凤金安手中的笔抖了一下,墨迹在原本是梅枝的地方晕染开来,黑黑的一大片,这幅画算是毁了!她抓起画来,揉成一团丢了开去。抬起头时却是一脸的云淡风轻:“夫君,给我另备张纸。”
“哎呀,是青儿的过失么?对不起!”林青儿咬着唇说道,赶紧重递了一张画纸过去,帮她铺好了。
“不怪你,是我没察觉,你乍一进来说话,吓了我一跳,”凤金安温柔地笑笑,“叫你不要多事,好好地呆在屋里,你又去前厅偷看了?”
“我还不是为妻主你着想,你是世女,将来王府是要交给你打理的,什么样的人是什么心思,你不关心,我总得为你关心着点。”林青儿委屈地说道。
凤金安叹了口气:“青儿,我说过多少次了,这些事不是你该关心的,你就好好陪着我说说话,写写诗就好。”
“可是,父亲……”
“虽说做晚辈的该听长辈的话,可是父亲的话……以后你听了,先问过我再说,好吗?”凤金安皱了皱眉。
“嗯!我听你的就是!”林青儿看着她俊俏的脸,点了点头。这个妻主是他自己挑的,还未见她人的时候就先爱上了她的名,后来见了人,他便整个地陷了进去。
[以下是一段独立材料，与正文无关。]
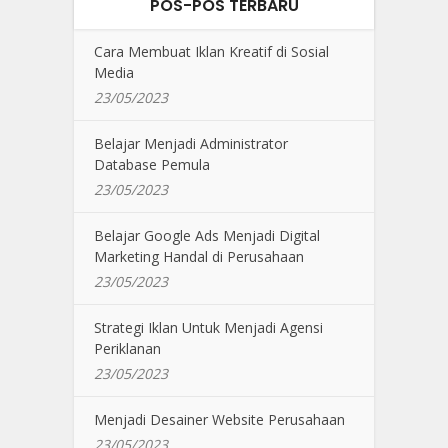
POS-POS TERBARU
Cara Membuat Iklan Kreatif di Sosial
Media
23/05/2023
Belajar Menjadi Administrator
Database Pemula
23/05/2023
Belajar Google Ads Menjadi Digital
Marketing Handal di Perusahaan
23/05/2023
Strategi Iklan Untuk Menjadi Agensi
Periklanan
23/05/2023
Menjadi Desainer Website Perusahaan
23/05/2023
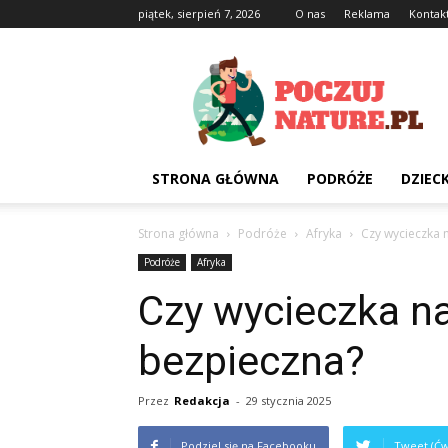
piątek, sierpień 7, 2026
O nas
Reklama
Kontak
Poczujnature.pl
STRONA GŁÓWNA
PODRÓŻE
DZIEC
Strona główna
Podróże
Afryka
Czy wycieczka 
Podróże
Afryka
Czy wycieczka na
bezpieczna?
Przez
Redakcja
-
29 stycznia 2025
Podziel się na Facebooku
Tweet (Ćw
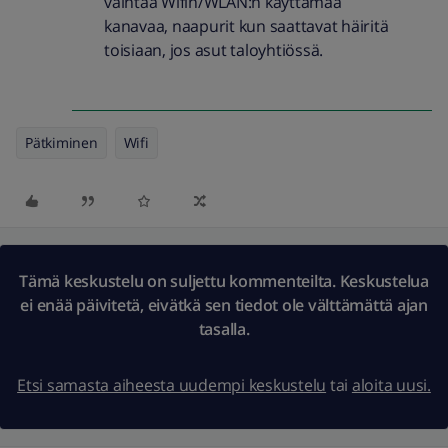
vaihtaa Wifin/WLAN:n käyttämää
kanavaa, naapurit kun saattavat häiritä
toisiaan, jos asut taloyhtiössä.
Pätkiminen
Wifi
Tämä keskustelu on suljettu kommenteilta. Keskustelua
ei enää päivitetä, eivätkä sen tiedot ole välttämättä ajan
tasalla.
Etsi samasta aiheesta uudempi keskustelu
tai
aloita uusi.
风流倜傥的静亲王府世女,这是他一辈子的归宿,当初要不是家中长辈疼他,差点就被迫嫁给了她的那个病根子妹妹,那他这一辈子就算是毁了。
他想到了不久前下的圣旨,不禁为六皇子可惜,可怜的六皇子,若不是他父亲不自量力与元君争宠,又怎会遭此噩运,嫁给一个废人,还是个活不了多久的废人!
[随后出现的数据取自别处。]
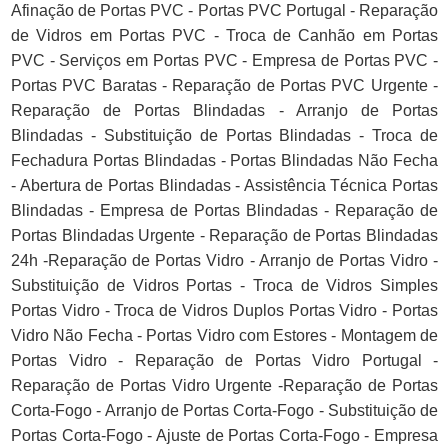
Afinação de Portas PVC - Portas PVC Portugal - Reparação
de Vidros em Portas PVC - Troca de Canhão em Portas
PVC - Serviços em Portas PVC - Empresa de Portas PVC -
Portas PVC Baratas - Reparação de Portas PVC Urgente -
Reparação de Portas Blindadas - Arranjo de Portas
Blindadas - Substituição de Portas Blindadas - Troca de
Fechadura Portas Blindadas - Portas Blindadas Não Fecha
- Abertura de Portas Blindadas - Assistência Técnica Portas
Blindadas - Empresa de Portas Blindadas - Reparação de
Portas Blindadas Urgente - Reparação de Portas Blindadas
24h -Reparação de Portas Vidro - Arranjo de Portas Vidro -
Substituição de Vidros Portas - Troca de Vidros Simples
Portas Vidro - Troca de Vidros Duplos Portas Vidro - Portas
Vidro Não Fecha - Portas Vidro com Estores - Montagem de
Portas Vidro - Reparação de Portas Vidro Portugal -
Reparação de Portas Vidro Urgente -Reparação de Portas
Corta-Fogo - Arranjo de Portas Corta-Fogo - Substituição de
Portas Corta-Fogo - Ajuste de Portas Corta-Fogo - Empresa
元君是六宫之首,当今太女的父亲,皇上再怎么喜欢最小的十三皇女,她也只是个普通的皇女,地位是越不过太女的,漆贵君因为这个女儿,短短几月内,从良君升到了淑君,又众淑君升到了仅次于元君的贵君,他就得意忘形了,妄想着元君的宝座,如此蠢货,又岂是元君的对手!